Japan hopes it is about to join an exclusive club of just four other nations that have successfully executed a “soft” landing on the moon.
Its garden shed-sized Smart Lander for Investigating Moon, or SLIM, isn’t the biggest, or most ambitious robotic mission to our satellite – but it’s bidding to be the most precise when it launches today.
Japan’s space agency, JAXA, knows it won’t be easy.
The moon gained new craters in the last six months thanks to a Russian, then Japanese robotic mission failing to stick the landing.
The final phase of the landing, as the moon’s gravity grabs hold of SLIM as it descends to the surface, “is expected to be a breathless, numbing 20 minutes of terror”, said Kushiki Kenji, sub-project manager of the SLIM mission.
Nicknamed “moon sniper” by JAXA, SLIM is aiming to touch down in an area about the same size as Trafalgar Square.
That might not sound impressive – but NASA’s Apollo landers targeted areas several kilometres across – even recent robot missions have lacked the ability to choose their landing zone and manoeuvre to it with much accuracy.
SLIM uses technology and experience gained from JAXA’s daredevil mission Hyabusa2 which successfully landed on asteroid Ryugu in 2018.
It’s loaded with images of the moon’s surface from various lunar orbiting spacecraft to give it highly accurate data to select its landing site and precision radar navigation to help find it.

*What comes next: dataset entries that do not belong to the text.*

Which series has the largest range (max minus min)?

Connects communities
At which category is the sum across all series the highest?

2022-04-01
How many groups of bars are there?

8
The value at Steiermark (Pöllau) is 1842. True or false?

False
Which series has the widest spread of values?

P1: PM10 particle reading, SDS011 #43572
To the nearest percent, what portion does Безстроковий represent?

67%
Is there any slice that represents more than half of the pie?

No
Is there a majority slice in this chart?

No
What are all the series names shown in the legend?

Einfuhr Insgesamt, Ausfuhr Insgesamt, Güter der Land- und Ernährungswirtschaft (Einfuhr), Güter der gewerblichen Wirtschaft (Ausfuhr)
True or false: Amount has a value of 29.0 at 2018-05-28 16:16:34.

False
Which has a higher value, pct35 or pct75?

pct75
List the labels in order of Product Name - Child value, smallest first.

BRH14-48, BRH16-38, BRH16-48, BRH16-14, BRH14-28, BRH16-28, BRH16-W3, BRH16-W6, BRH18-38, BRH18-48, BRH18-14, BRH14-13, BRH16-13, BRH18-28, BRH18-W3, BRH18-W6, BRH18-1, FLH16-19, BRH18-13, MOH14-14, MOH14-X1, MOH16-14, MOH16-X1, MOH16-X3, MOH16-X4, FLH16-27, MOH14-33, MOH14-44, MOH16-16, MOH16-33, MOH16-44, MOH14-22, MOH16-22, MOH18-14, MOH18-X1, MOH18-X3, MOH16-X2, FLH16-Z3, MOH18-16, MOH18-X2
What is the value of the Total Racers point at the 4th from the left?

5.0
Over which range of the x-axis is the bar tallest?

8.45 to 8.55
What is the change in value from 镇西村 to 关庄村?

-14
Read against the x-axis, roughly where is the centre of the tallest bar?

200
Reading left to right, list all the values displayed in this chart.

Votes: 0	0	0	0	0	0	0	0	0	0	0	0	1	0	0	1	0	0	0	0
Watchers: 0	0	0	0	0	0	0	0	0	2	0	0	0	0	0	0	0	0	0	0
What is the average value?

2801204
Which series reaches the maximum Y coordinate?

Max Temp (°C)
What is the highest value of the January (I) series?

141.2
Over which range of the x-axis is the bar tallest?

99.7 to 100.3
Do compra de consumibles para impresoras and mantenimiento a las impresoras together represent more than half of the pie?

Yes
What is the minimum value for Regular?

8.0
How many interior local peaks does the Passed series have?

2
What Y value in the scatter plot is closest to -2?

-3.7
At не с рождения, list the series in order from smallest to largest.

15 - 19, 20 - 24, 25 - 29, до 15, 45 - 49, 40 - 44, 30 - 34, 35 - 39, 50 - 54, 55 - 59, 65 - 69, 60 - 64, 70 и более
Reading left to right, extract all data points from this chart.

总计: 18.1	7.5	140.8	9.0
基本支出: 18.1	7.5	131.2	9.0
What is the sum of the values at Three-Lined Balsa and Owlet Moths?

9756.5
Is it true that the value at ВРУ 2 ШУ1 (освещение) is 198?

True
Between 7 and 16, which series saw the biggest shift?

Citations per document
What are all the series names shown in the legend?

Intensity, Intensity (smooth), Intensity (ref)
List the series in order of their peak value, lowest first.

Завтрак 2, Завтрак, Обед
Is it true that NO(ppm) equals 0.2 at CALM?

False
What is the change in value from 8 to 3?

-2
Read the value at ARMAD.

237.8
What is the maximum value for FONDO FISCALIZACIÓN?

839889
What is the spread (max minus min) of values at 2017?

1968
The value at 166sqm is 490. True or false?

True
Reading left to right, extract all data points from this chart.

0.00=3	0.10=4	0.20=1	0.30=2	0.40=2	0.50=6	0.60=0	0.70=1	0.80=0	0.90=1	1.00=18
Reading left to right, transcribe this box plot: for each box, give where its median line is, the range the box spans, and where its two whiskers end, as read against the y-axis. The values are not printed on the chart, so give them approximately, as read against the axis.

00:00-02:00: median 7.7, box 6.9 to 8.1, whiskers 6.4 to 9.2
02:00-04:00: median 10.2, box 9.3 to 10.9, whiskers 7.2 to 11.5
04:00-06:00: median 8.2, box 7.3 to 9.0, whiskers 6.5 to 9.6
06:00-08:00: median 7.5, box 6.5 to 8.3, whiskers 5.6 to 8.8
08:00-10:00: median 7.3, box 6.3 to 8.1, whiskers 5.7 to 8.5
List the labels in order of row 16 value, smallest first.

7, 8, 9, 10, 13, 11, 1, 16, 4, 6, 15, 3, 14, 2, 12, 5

JAXA says a successful landing takes moon missions from the era of “landing where we can” to “landing where we want”.
Japan lacks the financial and rocket-launching heft of the US, China, the former USSR and now India which have all made successful soft moon landings.
But it’s hoping a host of new technologies on SLIM, from lightweight ceramic rocket thrusters to computer vision algorithms, will give it a competitive edge in lightweight precision.
It’s also deploying two highly experimental “rovers”.
A jack-in-the-box type probe is designed to bunny hop across the lunar surface. A spherical robot that morphs into a scuttling rover equipped with a tiny camera will attempt to photograph the landing site.
It was designed by Japanese toy company Tomy which created Transformer toys.
As more countries become interested in heading to the moon in search of resources like water that could be used for future bases on its barren surface – being able to land the latest, lightweight technologies with precision could make Japan a key player in the conquest of the moon.